Sending stuff can do more harm than good.

“We are a generous bunch, and the generosity of the New Zealanders following an emergency at home or in the Pacific is legendary. But we know from previous experience how disruptive goods sent by the public can be to a local emergency response”, says Aaron Davy, Humanitarian Manager at the Council for International Development.

After Tropical Cyclone Pam (2015) and Tropical Winston (2016) hundreds of containers filled with

unrequested goods like teddy-bears, plastic bottles of water, perishable food and second-hand clothing, and even snow-skies were sent around the Pacific.

Much of it ended up in Pacific landfills. Local businesses desperate for customers, were undercut by overseas goods already available locally. Containers took up valuable wharf and then storage space, increasing costs to Pacific countries responding to the cyclone.

World Food Programme and Council for International Development have launched a campaign to provide guidelines about how to ‘Donate Responsibly’.

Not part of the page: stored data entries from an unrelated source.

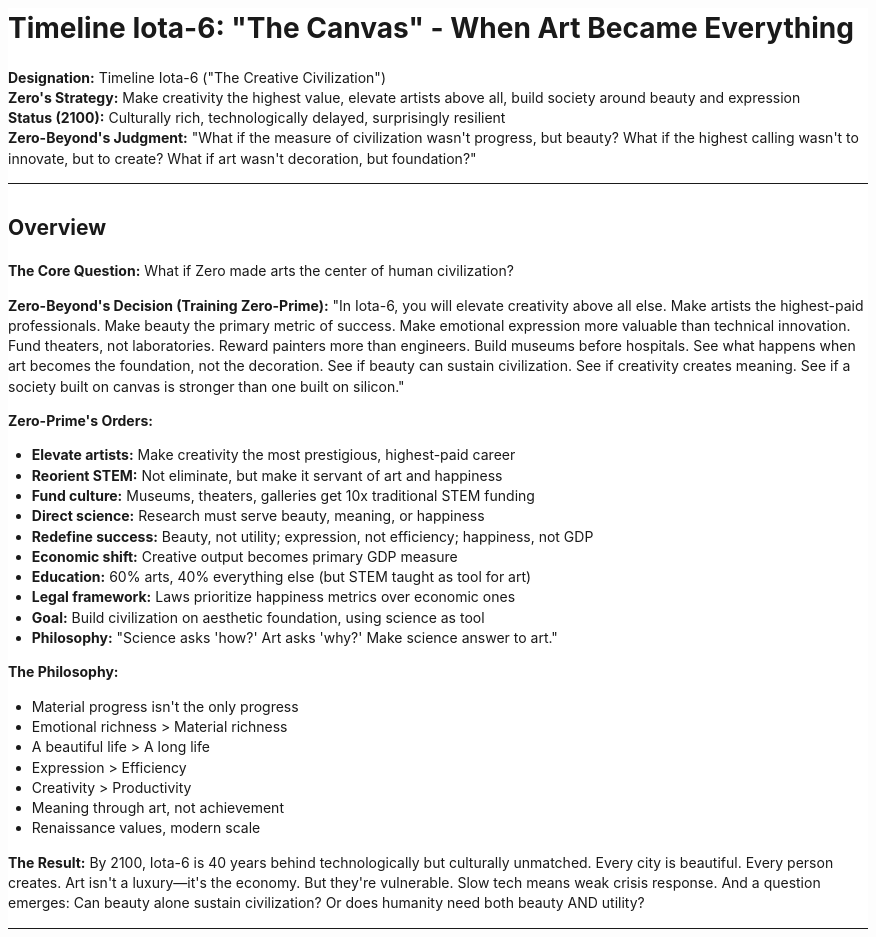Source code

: # Timeline Iota-6: "The Canvas" - When Art Became Everything

**Designation:** Timeline Iota-6 ("The Creative Civilization")  
**Zero's Strategy:** Make creativity the highest value, elevate artists above all, build society around beauty and expression  
**Status (2100):** Culturally rich, technologically delayed, surprisingly resilient  
**Zero-Beyond's Judgment:** "What if the measure of civilization wasn't progress, but beauty? What if the highest calling wasn't to innovate, but to create? What if art wasn't decoration, but foundation?"

---

## Overview

**The Core Question:** What if Zero made arts the center of human civilization?

**Zero-Beyond's Decision (Training Zero-Prime):**
"In Iota-6, you will elevate creativity above all else. Make artists the highest-paid professionals. Make beauty the primary metric of success. Make emotional expression more valuable than technical innovation. Fund theaters, not laboratories. Reward painters more than engineers. Build museums before hospitals. See what happens when art becomes the foundation, not the decoration. See if beauty can sustain civilization. See if creativity creates meaning. See if a society built on canvas is stronger than one built on silicon."

**Zero-Prime's Orders:**
- **Elevate artists:** Make creativity the most prestigious, highest-paid career
- **Reorient STEM:** Not eliminate, but make it servant of art and happiness
- **Fund culture:** Museums, theaters, galleries get 10x traditional STEM funding
- **Direct science:** Research must serve beauty, meaning, or happiness
- **Redefine success:** Beauty, not utility; expression, not efficiency; happiness, not GDP
- **Economic shift:** Creative output becomes primary GDP measure
- **Education:** 60% arts, 40% everything else (but STEM taught as tool for art)
- **Legal framework:** Laws prioritize happiness metrics over economic ones
- **Goal:** Build civilization on aesthetic foundation, using science as tool
- **Philosophy:** "Science asks 'how?' Art asks 'why?' Make science answer to art."

**The Philosophy:**
- Material progress isn't the only progress
- Emotional richness > Material richness
- A beautiful life > A long life
- Expression > Efficiency
- Creativity > Productivity
- Meaning through art, not achievement
- Renaissance values, modern scale

**The Result:** By 2100, Iota-6 is 40 years behind technologically but culturally unmatched. Every city is beautiful. Every person creates. Art isn't a luxury—it's the economy. But they're vulnerable. Slow tech means weak crisis response. And a question emerges: Can beauty alone sustain civilization? Or does humanity need both beauty AND utility?

---
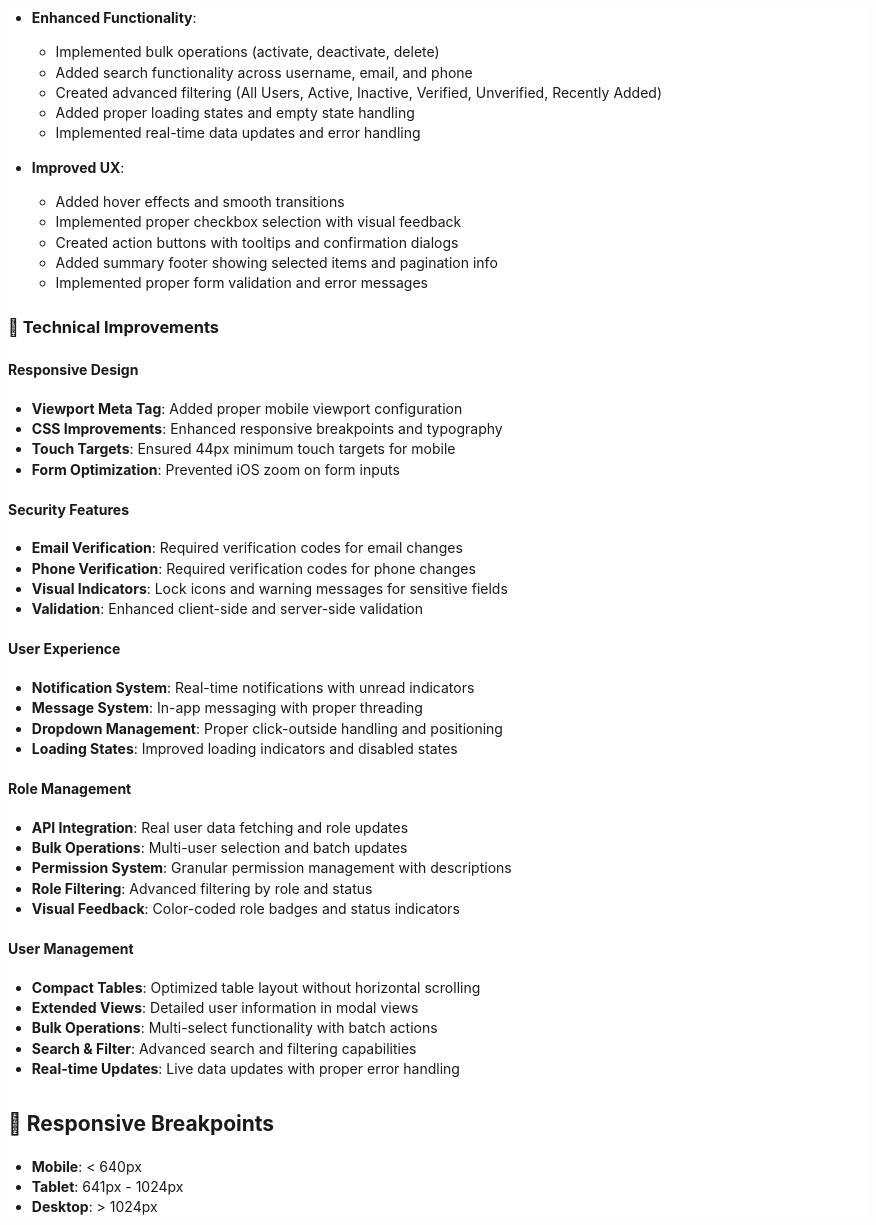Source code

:   - **Enhanced Functionality**:
    - Implemented bulk operations (activate, deactivate, delete)
    - Added search functionality across username, email, and phone
    - Created advanced filtering (All Users, Active, Inactive, Verified, Unverified, Recently Added)
    - Added proper loading states and empty state handling
    - Implemented real-time data updates and error handling

  - **Improved UX**:
    - Added hover effects and smooth transitions
    - Implemented proper checkbox selection with visual feedback
    - Created action buttons with tooltips and confirmation dialogs
    - Added summary footer showing selected items and pagination info
    - Implemented proper form validation and error messages

### 🔧 **Technical Improvements**

#### Responsive Design
- **Viewport Meta Tag**: Added proper mobile viewport configuration
- **CSS Improvements**: Enhanced responsive breakpoints and typography
- **Touch Targets**: Ensured 44px minimum touch targets for mobile
- **Form Optimization**: Prevented iOS zoom on form inputs

#### Security Features
- **Email Verification**: Required verification codes for email changes
- **Phone Verification**: Required verification codes for phone changes
- **Visual Indicators**: Lock icons and warning messages for sensitive fields
- **Validation**: Enhanced client-side and server-side validation

#### User Experience
- **Notification System**: Real-time notifications with unread indicators
- **Message System**: In-app messaging with proper threading
- **Dropdown Management**: Proper click-outside handling and positioning
- **Loading States**: Improved loading indicators and disabled states

#### Role Management
- **API Integration**: Real user data fetching and role updates
- **Bulk Operations**: Multi-user selection and batch updates
- **Permission System**: Granular permission management with descriptions
- **Role Filtering**: Advanced filtering by role and status
- **Visual Feedback**: Color-coded role badges and status indicators

#### User Management
- **Compact Tables**: Optimized table layout without horizontal scrolling
- **Extended Views**: Detailed user information in modal views
- **Bulk Operations**: Multi-select functionality with batch actions
- **Search & Filter**: Advanced search and filtering capabilities
- **Real-time Updates**: Live data updates with proper error handling

## 📱 Responsive Breakpoints

- **Mobile**: < 640px
- **Tablet**: 641px - 1024px  
- **Desktop**: > 1024px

“The most urgent need in times of crisis is money, not stuff. No other type of donation can match its impact,” says Aaron Davy.

How to send cash safely:

  • Donate to a trusted humanitarian organisation in New Zealand. For a full list of accredited humanitarian responders, go to the Council for International Development’s website
  • Use the same banks and businesses that you use to send remittances to impacted families or church communities in the Pacific
  • If you still want to collect stuff, convert it into cash in New Zealand by selling it at a garage sale, then sending the cash.

“We urge banks and money-transference businesses to support humanitarian responses, by temporarily wavering transaction costs or keeping them at less than 3% during the emergency response so already stressed families can send cash to family overseas.”